Martin Short has buried a brother, both parents and his wife of 30 years. On Sunday, he talked about losing his daughter. Katherine Short, 42, died by suicide in February. It was the first time he spoke about it publicly.
“It’s been a nightmare for the family,” Short, 76, said on CBS Sunday Morning in an interview that aired on May 10 and was timed to the May 12 premiere of the Netflix documentary Marty, Life Is Short.
Katherine had dealt with mental health challenges for years. “The reality is that my daughter had a severe disease that was mental illness,” he said on NPR in a separate interview that aired on May 11. “Like cancer, some diseases are terminal.
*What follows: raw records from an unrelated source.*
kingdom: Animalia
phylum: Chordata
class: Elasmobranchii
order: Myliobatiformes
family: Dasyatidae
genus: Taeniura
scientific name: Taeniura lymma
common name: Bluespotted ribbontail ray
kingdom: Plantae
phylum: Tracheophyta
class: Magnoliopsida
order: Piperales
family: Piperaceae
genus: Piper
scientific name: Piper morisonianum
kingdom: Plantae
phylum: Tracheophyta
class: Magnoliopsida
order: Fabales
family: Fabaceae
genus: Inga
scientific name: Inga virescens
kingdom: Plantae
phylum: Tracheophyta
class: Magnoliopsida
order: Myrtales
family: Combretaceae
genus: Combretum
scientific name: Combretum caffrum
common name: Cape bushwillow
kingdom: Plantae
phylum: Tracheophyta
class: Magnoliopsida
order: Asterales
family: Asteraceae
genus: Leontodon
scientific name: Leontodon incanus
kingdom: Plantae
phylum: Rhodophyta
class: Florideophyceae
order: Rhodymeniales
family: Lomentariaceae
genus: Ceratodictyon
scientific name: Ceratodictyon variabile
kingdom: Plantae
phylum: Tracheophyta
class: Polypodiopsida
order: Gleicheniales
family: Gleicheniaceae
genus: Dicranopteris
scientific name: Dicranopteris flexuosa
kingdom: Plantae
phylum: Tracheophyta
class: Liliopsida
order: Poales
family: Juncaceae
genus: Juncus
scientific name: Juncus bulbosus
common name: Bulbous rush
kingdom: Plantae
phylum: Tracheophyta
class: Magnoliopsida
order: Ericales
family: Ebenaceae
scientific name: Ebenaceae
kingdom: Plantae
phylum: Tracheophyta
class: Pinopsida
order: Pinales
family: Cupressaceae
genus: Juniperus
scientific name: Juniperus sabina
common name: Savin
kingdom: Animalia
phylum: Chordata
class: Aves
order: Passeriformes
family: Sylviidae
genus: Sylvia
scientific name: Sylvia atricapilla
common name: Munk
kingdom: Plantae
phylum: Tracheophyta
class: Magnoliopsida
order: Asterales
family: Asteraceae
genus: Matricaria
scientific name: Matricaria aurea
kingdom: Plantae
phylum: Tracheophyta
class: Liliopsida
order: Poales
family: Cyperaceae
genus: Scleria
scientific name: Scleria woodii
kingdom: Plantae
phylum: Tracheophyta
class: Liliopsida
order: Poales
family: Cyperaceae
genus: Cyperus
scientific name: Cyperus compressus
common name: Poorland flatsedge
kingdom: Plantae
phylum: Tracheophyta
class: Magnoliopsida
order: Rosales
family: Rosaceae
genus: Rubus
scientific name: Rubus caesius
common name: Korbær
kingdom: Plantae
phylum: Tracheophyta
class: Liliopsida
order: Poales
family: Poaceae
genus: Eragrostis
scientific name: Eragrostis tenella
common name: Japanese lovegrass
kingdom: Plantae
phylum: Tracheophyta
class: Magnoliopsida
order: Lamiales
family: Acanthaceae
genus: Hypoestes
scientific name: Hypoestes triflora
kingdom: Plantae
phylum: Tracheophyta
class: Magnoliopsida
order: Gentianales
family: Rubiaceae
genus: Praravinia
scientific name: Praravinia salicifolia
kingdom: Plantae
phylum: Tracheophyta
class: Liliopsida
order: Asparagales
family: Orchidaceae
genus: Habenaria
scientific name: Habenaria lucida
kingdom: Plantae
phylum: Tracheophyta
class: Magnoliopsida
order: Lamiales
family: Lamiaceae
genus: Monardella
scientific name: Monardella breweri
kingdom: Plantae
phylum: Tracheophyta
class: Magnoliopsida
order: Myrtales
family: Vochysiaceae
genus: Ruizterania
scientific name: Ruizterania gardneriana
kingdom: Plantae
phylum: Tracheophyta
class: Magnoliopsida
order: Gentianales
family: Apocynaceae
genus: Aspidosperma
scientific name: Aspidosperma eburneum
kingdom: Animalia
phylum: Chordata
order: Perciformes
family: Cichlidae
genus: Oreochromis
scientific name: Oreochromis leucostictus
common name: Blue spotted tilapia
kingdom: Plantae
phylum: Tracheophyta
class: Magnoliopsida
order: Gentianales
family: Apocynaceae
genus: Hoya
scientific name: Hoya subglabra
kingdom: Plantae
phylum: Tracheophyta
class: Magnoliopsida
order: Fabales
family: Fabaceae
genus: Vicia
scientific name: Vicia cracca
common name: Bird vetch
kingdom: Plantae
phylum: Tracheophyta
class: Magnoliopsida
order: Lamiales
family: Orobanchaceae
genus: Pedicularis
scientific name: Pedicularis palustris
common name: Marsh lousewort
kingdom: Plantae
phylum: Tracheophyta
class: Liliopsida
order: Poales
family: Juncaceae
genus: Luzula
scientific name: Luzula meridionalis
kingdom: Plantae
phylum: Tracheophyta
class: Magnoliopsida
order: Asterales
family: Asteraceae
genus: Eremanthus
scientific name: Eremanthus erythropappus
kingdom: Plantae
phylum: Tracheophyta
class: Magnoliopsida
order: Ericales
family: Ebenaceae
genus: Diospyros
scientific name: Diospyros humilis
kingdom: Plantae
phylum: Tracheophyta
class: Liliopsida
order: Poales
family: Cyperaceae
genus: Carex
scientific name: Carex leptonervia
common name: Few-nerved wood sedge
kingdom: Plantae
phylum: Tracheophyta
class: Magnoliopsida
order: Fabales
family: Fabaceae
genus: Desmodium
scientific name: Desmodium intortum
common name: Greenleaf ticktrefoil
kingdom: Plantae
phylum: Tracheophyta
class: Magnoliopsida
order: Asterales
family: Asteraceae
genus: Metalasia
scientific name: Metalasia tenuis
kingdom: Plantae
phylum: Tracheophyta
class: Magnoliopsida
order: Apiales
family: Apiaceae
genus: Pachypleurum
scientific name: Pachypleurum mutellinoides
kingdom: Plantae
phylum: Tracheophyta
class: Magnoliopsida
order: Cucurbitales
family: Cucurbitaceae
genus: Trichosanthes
And hers was terminal.”
The documentary was finished before Katherine died. The director, Lawrence Kasdan, suggested postponing the release, “because it’s about love, loss and survival,” Short recalled Kasdan saying. Short refused. “My instinct was the opposite,” he told NPR. “I think we proceed. We must figure a way to survive through grief without denying it or without, in any way, undermining its importance.”
In more than 50 years, Short has rarely stood still. He came up through Toronto’s Second City in 1977 alongside Eugene Levy, John Candy and Catherine O’Hara. He won a Tony Award in 1999 for Little Me. He is currently in production on a sixth season of the Hulu series Only Murders in the Building and told CBS he is exploring a possible Broadway collaboration with Meryl Streep.
His drive may come from knowing how quickly things end. Short drew a direct line between Katherine’s death and the loss of his wife, Nancy Dolman, who died of ovarian cancer in 2010. “The understanding [is] that mental [illness] and cancer, like my wife’s, are both diseases,” he said on CBS.
He spoke of his “deep desire” to take mental health out of the shadows so people can feel more open talking about it. “Not hiding from the word ‘suicide,’ ” he said on CBS, “but accepting that this can be the last stage of an illness.”